The neighbor’s cat has been walking on my car again. I can see his muddy footprints on my new windshield. I can see the spot right near the roof where he slipped on the curved roof of my Beetle. I feel a little vindicated that my car made him look silly. I can just imagine him slipping a bit and furtively looking about. He’s embarrassed and he’s worried that some other cat saw him being very ungraceful. It’s against the Cat Code, you know, to be ungraceful.
When I drive home from work now, I can see the sun. The days are getting longer and I scramble for my sunglasses to protect my winter eyes. It has been so long since the sun has visited full strength that I rush for the dark glasses with the 100% UV protection. In the summer, I just wear sunglasses all the time. When I’m outside they are on my face and when I’m inside they are on my head. During the winter, they hide in my purse. Right now I’m in limbo between the two. Sometimes they are on my face, sometimes they are in my hair and sometimes they are hiding in their case in my purse.

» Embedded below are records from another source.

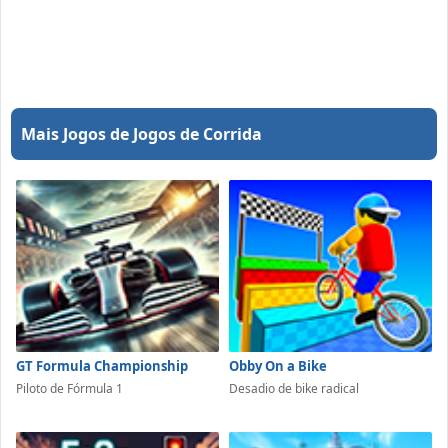
Mais Jogos de Jogos de Corrida
GT Formula Championship
Obby On a Bike
Piloto de Fórmula 1
Desadio de bike radical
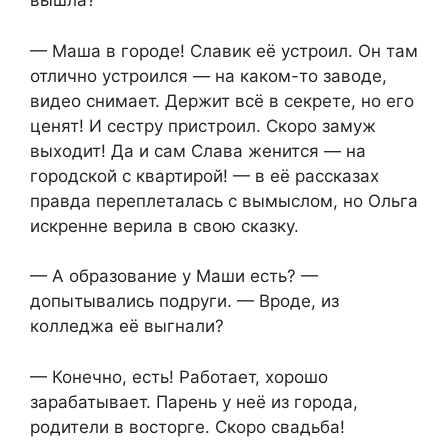
вышла?
— Маша в городе! Славик её устроил. Он там
отлично устроился — на каком-то заводе,
видео снимает. Держит всё в секрете, но его
ценят! И сестру пристроил. Скоро замуж
выходит! Да и сам Слава женится — на
городской с квартирой! — в её рассказах
правда переплеталась с вымыслом, но Ольга
искренне верила в свою сказку.
— А образование у Маши есть? —
допытывались подруги. — Вроде, из
колледжа её выгнали?
— Конечно, есть! Работает, хорошо
зарабатывает. Парень у неё из города,
родители в восторге. Скоро свадьба!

The footprints on my windshield leave little shadows on the passenger side chair. I try not to look at them while I’m driving. I am driving; I should be watching the road. I should not be staring at the sun, or looking at the cat’s prints on my windshield or following the shadow of those prints on the seat next to me or even composing my next entry in my mind. I should be keeping my full attention on driving safely so that I will be able to stay alive long enough to get used to the returning sun, clean off those footprints and write my next entry.